● **Texte à lire**
Un autre processus conscient pourrait également intervenir en réalisant cet exercice dans la
mesure où les connaissances explicites impliquent la formulation d’hypothèses et leur
vérification (Nadeau et Fisher, 2011). La présence de l’adjectif qualificatif au féminin
singulier entière pourrait amener l’élève à formuler comme hypothèse que cette qualification
appartient à la main du narrateur et vérifier cette hypothèse par exemple en discriminant tous
les éléments de la phrase précédente qui pourraient être en relation avec cet adjectif
qualificatif.

● **Consigne**
Recopiez le passage du texte à lire qui va de « Un autre processus » à « qualificatif. », ces deux bouts compris. Le matériel ci-dessous n'a aucun lien avec le texte à lire.

● **Données fournies**
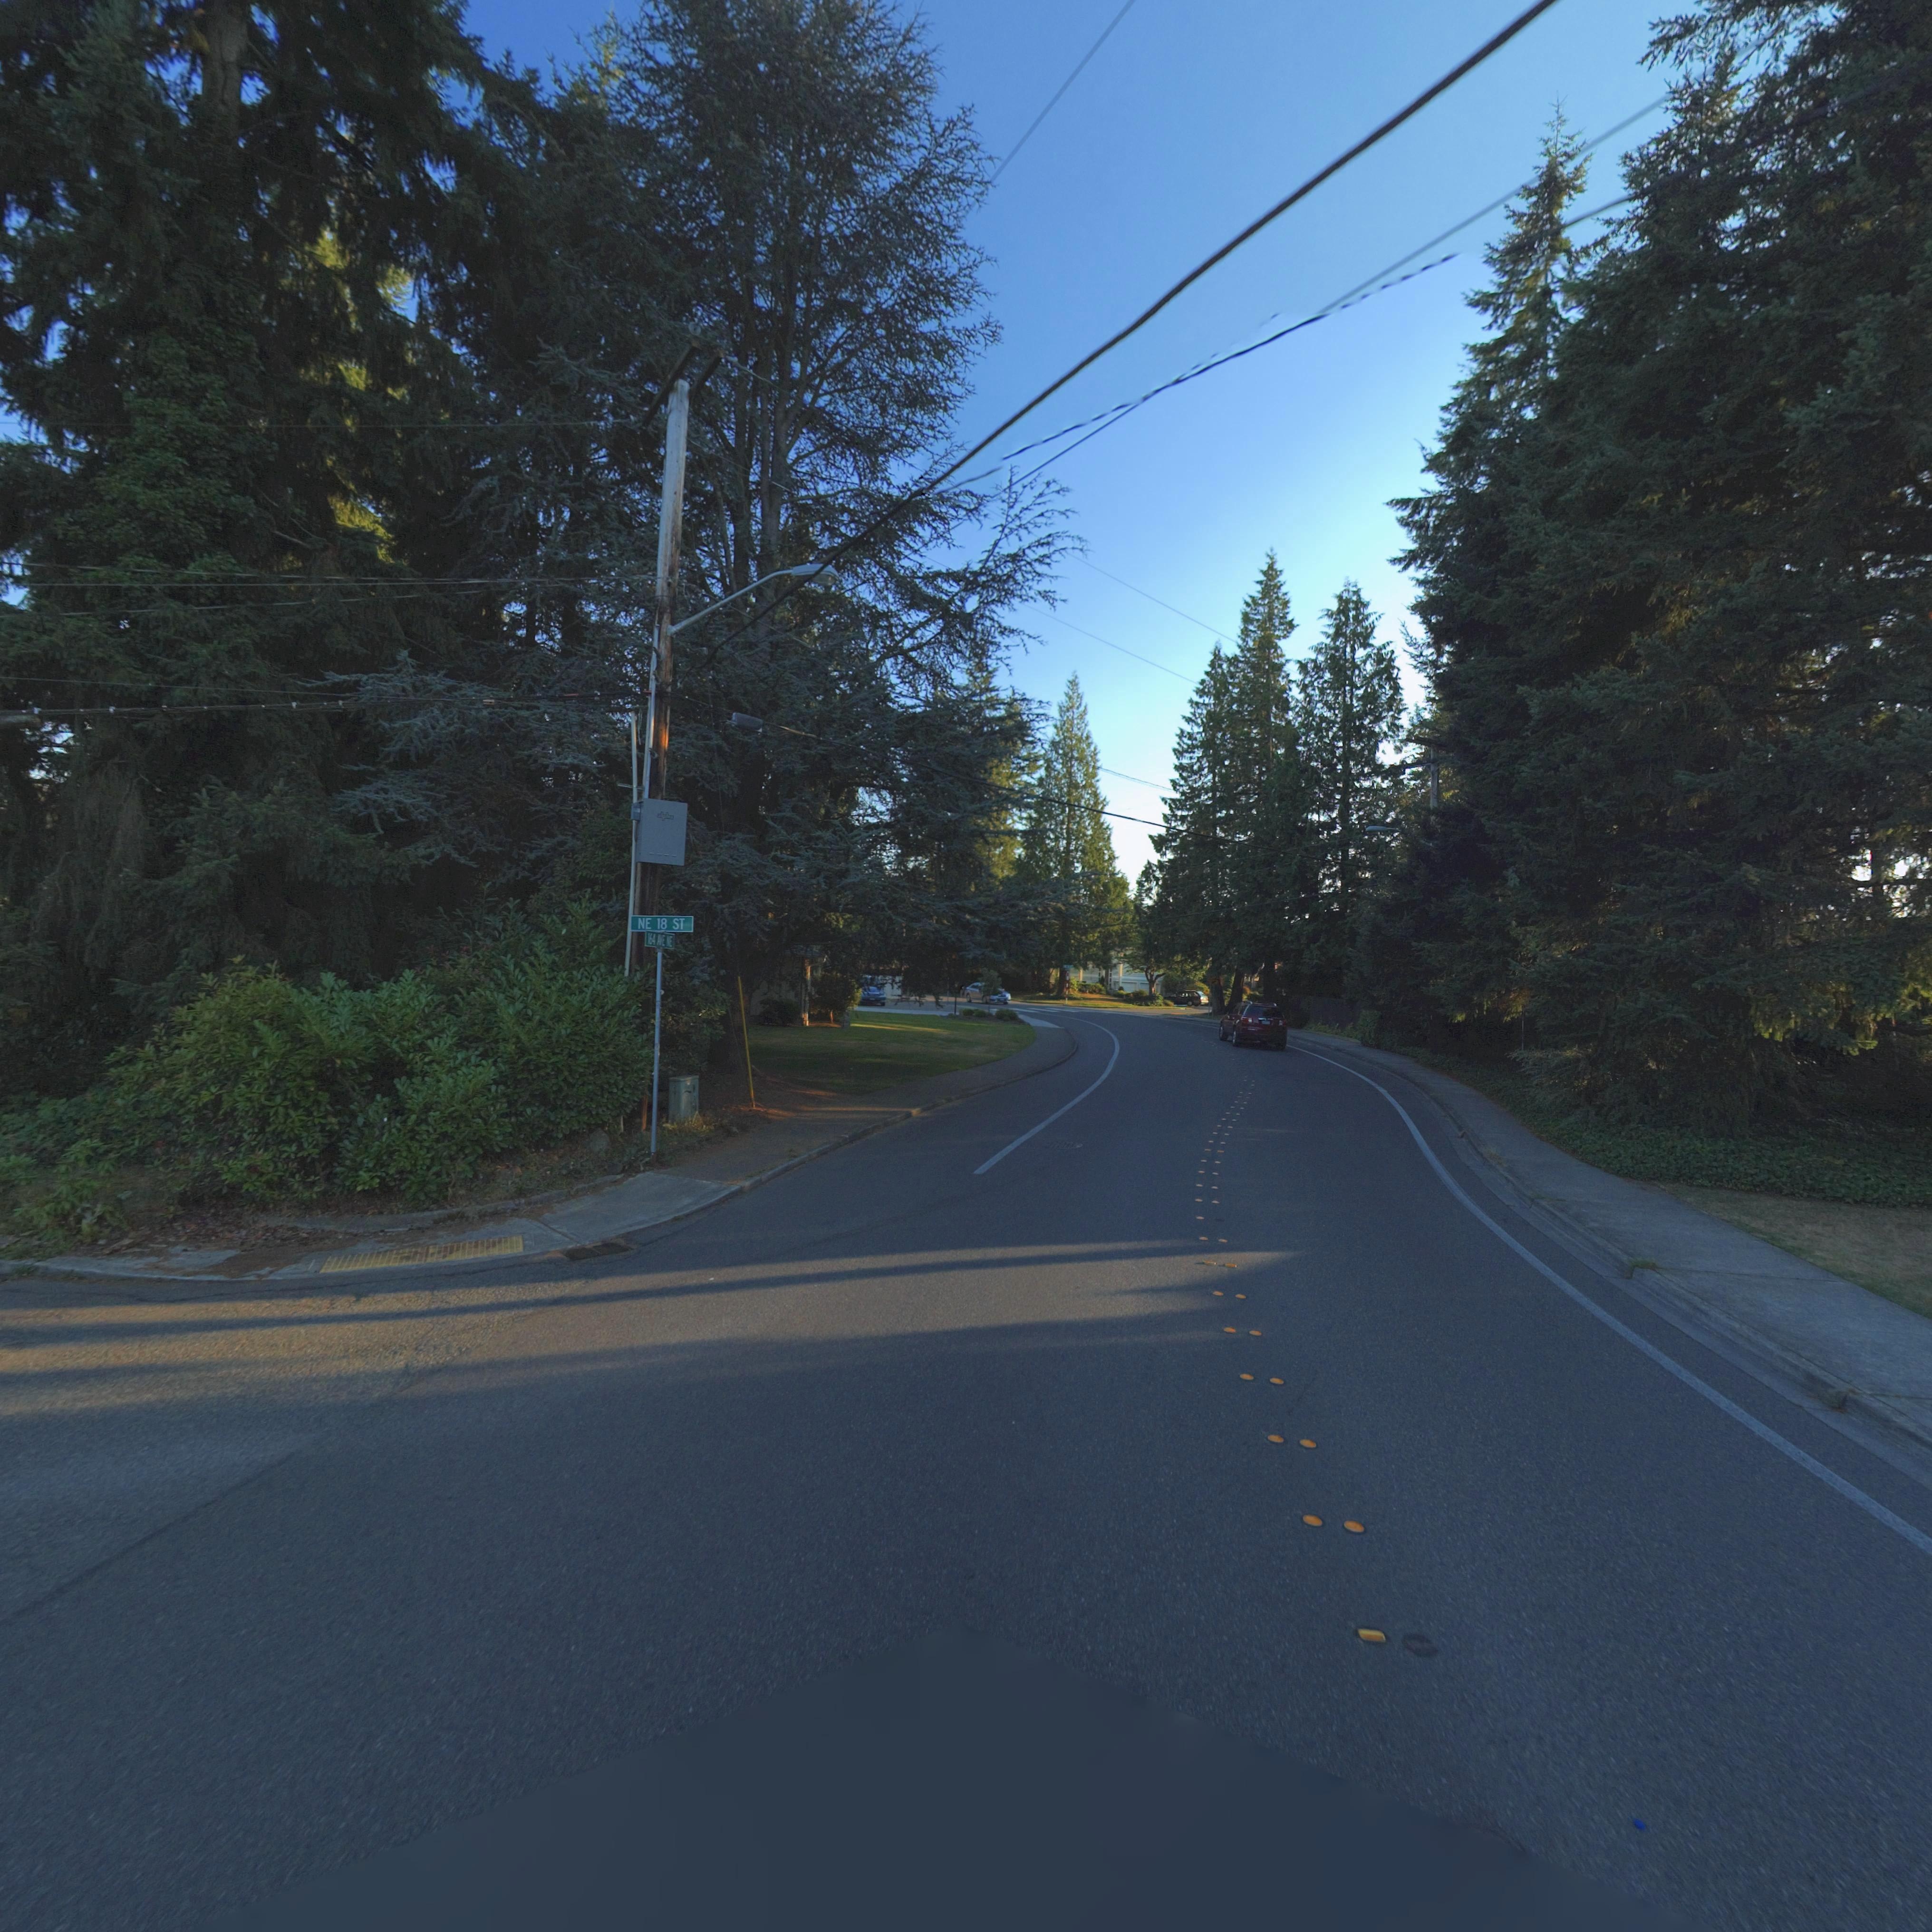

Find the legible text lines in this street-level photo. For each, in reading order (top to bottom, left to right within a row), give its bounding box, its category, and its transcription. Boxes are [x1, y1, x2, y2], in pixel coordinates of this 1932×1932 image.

[638, 918, 685, 929] StreetName: NE 18 ST
[647, 933, 672, 947] StreetName: 164 A*E NE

● **Corrigé**
Un autre processus conscient pourrait également intervenir en réalisant cet exercice dans la
mesure où les connaissances explicites impliquent la formulation d’hypothèses et leur
vérification (Nadeau et Fisher, 2011). La présence de l’adjectif qualificatif au féminin
singulier entière pourrait amener l’élève à formuler comme hypothèse que cette qualification
appartient à la main du narrateur et vérifier cette hypothèse par exemple en discriminant tous
les éléments de la phrase précédente qui pourraient être en relation avec cet adjectif
qualificatif.